*** EXERCISE INPUT ***

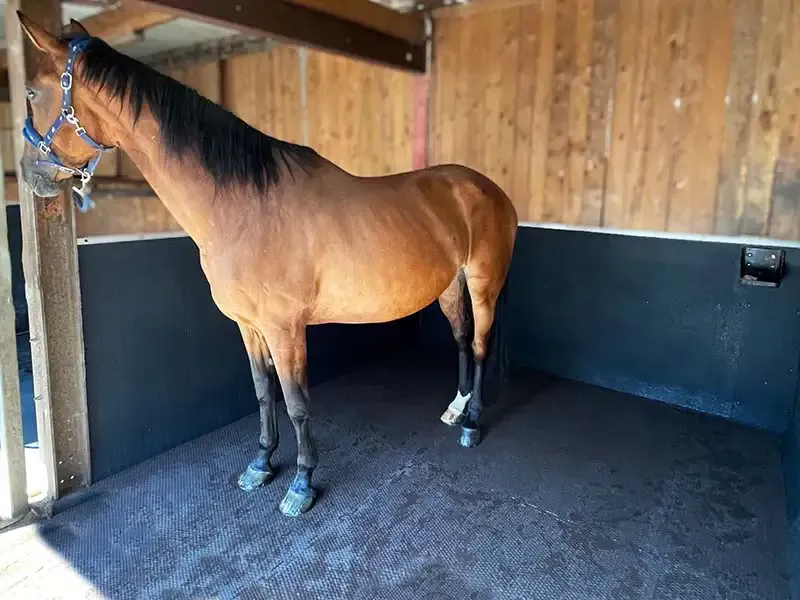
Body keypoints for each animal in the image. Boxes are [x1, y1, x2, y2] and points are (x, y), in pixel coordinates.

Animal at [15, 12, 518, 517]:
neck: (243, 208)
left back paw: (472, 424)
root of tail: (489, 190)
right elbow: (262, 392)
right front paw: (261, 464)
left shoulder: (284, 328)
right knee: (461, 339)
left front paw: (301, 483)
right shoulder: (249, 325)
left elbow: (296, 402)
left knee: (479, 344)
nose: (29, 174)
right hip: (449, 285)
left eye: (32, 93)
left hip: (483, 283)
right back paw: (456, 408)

***
*** EXERCISE INPUT ***

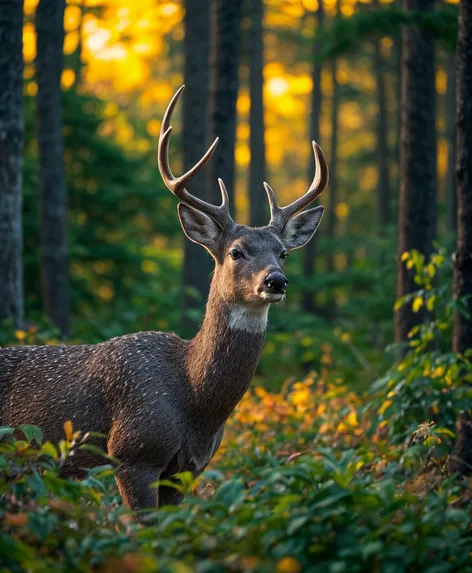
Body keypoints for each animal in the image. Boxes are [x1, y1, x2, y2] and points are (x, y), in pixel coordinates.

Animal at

***
*** EXERCISE INPUT ***

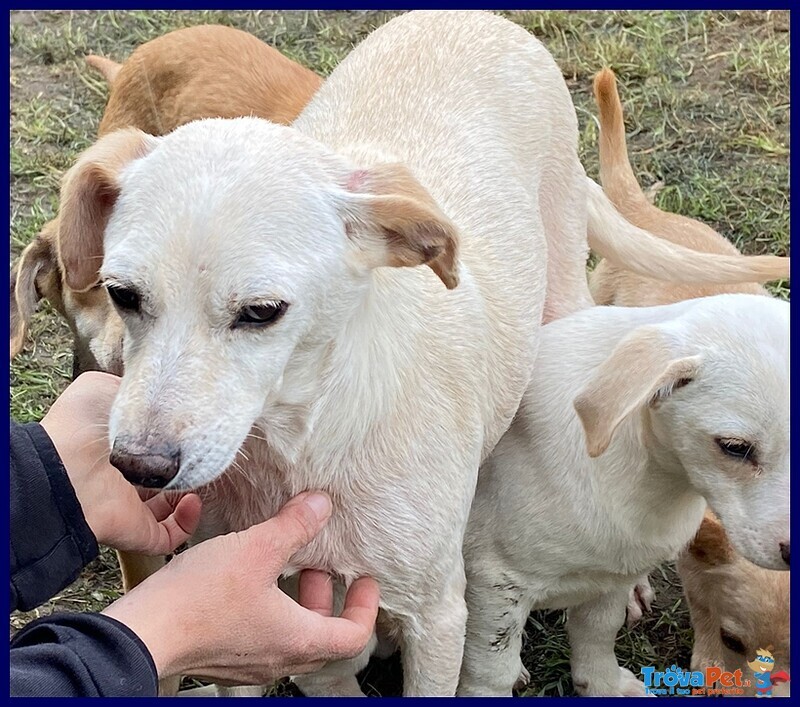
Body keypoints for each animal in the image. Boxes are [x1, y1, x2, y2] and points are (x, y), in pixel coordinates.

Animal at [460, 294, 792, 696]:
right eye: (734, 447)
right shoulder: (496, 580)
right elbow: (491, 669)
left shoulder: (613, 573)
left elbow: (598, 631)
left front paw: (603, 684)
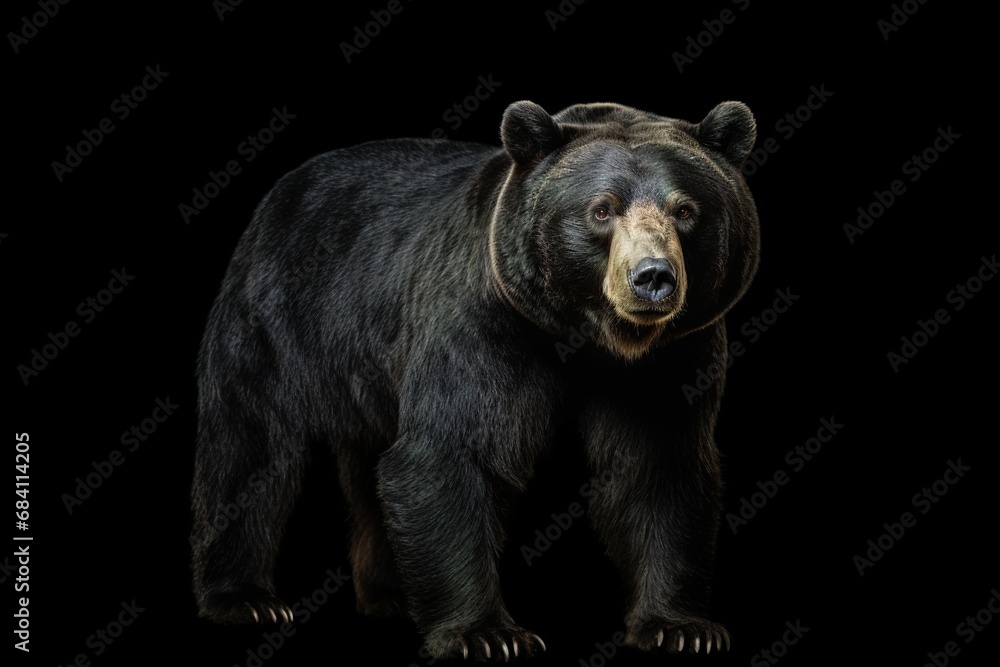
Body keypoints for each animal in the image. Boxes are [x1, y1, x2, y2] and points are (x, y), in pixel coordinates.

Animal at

***

> TRY IT
Using the listing above, copy exactly the line that contains "root of tail: (489, 190)", the line that contains "right back paw: (456, 408)", and each line that falls between them.

> ANSWER TO THE PROBLEM
root of tail: (489, 190)
right elbow: (262, 392)
right front paw: (261, 464)
left shoulder: (284, 328)
right knee: (461, 339)
left front paw: (301, 483)
right shoulder: (249, 325)
left elbow: (296, 402)
left knee: (479, 344)
nose: (29, 174)
right hip: (449, 285)
left eye: (32, 93)
left hip: (483, 283)
right back paw: (456, 408)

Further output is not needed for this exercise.